Exercice plus plus cool à présent. Plus fin également tout au long des sinuosités d’une ballade. Là encore le son vise juste, tombe à pic quant aux modulations de la guitare. Sylvain Luc a toujours ce sourire, un affichage naturel de bien être sur scène qu’il s’applique à communiquer aux autres musiciens. Eux, les deux «djeuns» s’éprouvent sur des schémas rythmiques serrés, se lâchent dans des exercices de solos successifs. Sylvain Luc accompagne, souligne, provoque. Lâche des éclairs soudains. Sa guitare n’en finit pas de tirer le set dans une version électrique immédiatement appréhensible pleine d’éclats.
Jean Marie Ecay (g), Patrick Manouguian (g), Jean-Michel Charbonnel (elb), Fabrice Moreau (dm)
« Marius » composition du bassiste dit une histoire racontée au travers d’une mélodie parlante plantée dans un décor d’aiguës de la part des deux guitares qui, à ce moment se soutiennent plutôt qu’elles ne se challengent. On connait -et le jazz hexagonal le lui reconnaît volontiers- le sens de la nuance, la capacité à changer de climat de Fabrice Moreau. Sur Soleil rapide une de ses compositions la batterie se fait très expressive dès l’introduction du morceau, alternance de cymbales et caisses utilisées à bon escient, toujours avec le souci d’une musicalité constante.
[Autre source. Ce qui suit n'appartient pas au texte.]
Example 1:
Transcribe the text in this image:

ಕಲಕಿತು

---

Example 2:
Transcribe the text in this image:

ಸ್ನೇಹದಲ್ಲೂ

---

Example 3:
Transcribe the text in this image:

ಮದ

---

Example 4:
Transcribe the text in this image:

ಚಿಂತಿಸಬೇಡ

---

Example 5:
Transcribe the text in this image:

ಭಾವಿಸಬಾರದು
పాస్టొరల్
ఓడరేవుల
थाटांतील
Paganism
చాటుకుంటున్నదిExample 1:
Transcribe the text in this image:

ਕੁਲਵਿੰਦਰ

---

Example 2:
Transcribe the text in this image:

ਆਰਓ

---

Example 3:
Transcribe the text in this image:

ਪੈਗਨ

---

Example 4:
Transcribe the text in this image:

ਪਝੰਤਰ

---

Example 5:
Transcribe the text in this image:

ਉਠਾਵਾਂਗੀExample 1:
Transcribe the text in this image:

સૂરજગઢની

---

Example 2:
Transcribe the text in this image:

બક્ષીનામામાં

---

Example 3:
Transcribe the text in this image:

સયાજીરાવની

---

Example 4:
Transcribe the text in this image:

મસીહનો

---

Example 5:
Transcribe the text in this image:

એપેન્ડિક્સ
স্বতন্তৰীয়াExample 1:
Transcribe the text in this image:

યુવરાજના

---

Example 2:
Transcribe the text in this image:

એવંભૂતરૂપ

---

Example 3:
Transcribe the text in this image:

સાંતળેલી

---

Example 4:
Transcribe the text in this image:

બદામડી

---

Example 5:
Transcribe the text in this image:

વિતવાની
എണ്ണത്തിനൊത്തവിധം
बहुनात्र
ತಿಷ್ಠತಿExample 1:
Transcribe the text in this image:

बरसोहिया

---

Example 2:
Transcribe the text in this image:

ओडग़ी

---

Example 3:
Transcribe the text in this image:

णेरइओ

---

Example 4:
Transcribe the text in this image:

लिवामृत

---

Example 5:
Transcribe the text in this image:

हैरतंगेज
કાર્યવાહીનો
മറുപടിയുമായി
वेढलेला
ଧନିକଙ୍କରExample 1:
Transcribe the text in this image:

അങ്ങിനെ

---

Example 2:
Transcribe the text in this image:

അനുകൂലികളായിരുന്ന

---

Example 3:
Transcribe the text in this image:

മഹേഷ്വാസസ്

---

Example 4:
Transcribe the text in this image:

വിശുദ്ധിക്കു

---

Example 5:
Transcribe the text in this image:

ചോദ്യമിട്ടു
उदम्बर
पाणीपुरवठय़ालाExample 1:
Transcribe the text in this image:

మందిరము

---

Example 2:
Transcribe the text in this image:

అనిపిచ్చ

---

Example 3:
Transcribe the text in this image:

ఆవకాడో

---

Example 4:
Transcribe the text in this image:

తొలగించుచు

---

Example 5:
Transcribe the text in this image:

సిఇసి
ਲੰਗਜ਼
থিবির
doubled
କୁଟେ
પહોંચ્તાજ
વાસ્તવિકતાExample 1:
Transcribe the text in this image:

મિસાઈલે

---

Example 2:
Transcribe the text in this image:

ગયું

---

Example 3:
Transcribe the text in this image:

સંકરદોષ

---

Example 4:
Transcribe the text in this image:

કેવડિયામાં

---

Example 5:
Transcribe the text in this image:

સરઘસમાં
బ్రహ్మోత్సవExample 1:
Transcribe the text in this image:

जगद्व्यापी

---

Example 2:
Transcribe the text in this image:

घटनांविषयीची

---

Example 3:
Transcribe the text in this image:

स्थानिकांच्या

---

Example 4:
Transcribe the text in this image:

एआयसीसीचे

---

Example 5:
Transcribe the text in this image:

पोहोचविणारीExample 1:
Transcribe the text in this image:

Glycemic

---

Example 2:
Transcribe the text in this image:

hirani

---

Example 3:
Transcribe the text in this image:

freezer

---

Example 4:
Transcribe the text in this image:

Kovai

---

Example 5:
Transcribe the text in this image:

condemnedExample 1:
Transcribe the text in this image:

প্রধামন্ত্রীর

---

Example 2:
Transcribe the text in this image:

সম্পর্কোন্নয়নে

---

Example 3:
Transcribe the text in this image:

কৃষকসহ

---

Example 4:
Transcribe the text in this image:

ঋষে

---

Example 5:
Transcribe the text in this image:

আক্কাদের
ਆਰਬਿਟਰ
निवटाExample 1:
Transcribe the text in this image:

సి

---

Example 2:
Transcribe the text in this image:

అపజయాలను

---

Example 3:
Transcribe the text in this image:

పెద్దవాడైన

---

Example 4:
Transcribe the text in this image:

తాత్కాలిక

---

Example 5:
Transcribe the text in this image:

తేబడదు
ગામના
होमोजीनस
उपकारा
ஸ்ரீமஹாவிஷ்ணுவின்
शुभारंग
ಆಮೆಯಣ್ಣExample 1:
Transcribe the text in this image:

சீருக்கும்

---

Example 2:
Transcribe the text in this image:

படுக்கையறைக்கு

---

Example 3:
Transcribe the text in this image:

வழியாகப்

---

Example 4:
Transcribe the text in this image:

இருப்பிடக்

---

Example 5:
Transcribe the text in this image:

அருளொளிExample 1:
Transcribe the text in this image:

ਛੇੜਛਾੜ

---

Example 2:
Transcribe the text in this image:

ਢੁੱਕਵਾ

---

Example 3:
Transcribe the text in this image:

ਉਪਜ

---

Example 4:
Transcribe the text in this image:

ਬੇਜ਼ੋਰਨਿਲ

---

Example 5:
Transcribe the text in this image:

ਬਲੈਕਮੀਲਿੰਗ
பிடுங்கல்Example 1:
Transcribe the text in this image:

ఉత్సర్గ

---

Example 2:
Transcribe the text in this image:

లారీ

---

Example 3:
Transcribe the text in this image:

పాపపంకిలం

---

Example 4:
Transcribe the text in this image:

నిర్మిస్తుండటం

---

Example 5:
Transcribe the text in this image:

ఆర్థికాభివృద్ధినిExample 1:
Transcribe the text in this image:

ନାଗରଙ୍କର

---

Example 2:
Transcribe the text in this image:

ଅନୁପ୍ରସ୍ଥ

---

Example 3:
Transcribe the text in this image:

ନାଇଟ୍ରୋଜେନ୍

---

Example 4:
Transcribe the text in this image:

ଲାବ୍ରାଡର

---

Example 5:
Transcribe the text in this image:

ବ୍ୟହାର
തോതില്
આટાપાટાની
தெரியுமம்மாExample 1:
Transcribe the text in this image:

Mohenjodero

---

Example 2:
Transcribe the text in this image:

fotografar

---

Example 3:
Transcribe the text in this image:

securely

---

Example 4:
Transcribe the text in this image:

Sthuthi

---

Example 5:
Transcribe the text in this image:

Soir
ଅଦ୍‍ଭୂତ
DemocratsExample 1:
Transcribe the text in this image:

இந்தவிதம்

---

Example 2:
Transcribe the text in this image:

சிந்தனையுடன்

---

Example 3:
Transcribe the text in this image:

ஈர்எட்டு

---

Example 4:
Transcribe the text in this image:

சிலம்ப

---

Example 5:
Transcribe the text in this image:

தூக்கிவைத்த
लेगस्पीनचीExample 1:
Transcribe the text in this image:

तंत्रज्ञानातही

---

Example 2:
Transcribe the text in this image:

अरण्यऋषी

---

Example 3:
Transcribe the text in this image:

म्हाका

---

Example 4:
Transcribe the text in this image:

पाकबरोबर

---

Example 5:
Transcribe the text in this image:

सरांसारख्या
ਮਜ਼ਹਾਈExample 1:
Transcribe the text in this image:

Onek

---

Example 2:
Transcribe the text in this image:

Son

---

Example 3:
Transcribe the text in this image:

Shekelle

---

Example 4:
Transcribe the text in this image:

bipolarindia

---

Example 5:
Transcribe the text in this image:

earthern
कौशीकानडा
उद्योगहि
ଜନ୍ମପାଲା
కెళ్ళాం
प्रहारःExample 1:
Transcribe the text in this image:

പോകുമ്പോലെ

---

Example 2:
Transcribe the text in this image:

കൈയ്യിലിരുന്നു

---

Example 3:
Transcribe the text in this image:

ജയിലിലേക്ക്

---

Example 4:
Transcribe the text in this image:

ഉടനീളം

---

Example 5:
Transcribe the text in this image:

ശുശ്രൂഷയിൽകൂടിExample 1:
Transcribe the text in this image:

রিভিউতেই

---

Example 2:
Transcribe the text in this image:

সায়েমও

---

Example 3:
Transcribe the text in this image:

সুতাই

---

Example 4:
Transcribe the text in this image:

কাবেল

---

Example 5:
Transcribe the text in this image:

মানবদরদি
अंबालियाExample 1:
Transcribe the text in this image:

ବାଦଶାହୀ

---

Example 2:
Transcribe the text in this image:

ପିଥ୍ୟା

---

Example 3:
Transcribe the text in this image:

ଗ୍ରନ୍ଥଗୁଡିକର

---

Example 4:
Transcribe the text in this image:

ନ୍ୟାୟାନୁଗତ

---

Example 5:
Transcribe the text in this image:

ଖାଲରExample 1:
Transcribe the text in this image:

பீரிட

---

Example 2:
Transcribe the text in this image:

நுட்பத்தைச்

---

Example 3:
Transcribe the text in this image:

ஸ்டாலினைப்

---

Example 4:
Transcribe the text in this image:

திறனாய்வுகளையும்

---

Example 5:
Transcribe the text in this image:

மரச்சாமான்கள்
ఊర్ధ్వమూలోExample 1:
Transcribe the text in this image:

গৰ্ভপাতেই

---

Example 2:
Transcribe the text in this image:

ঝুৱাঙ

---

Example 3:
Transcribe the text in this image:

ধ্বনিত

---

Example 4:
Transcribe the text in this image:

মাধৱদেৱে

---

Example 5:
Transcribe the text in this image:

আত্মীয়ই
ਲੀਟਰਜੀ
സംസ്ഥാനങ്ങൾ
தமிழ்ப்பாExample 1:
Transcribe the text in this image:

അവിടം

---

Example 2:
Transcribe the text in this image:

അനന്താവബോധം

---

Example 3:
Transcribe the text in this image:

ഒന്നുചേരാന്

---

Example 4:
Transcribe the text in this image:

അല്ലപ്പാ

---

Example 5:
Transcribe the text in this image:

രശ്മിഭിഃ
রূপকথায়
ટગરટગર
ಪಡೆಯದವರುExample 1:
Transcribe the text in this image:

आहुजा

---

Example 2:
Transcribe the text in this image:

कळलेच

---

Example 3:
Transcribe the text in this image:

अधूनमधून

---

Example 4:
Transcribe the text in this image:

Bien sur dans le groupe domine la présence des guitares. Jean Marie Ecay va toujours chercher la mélodie, en appui, en exploration dans et autour des lignes tracées, softs ou plus acides selon le climat, le contexte. La 2e guitare , celle de Patrick Manouguian sort plus linéaire, mais au besoin en traits tranchants malgré tout. Au total pour ce set voué à célébrer leBaiser Sallé le groupe rassemblé pour l’occasion livre « live » un son dense, de quoi créer in extenso une musique électrique façonnée au carré. Facile à recevoir en direct.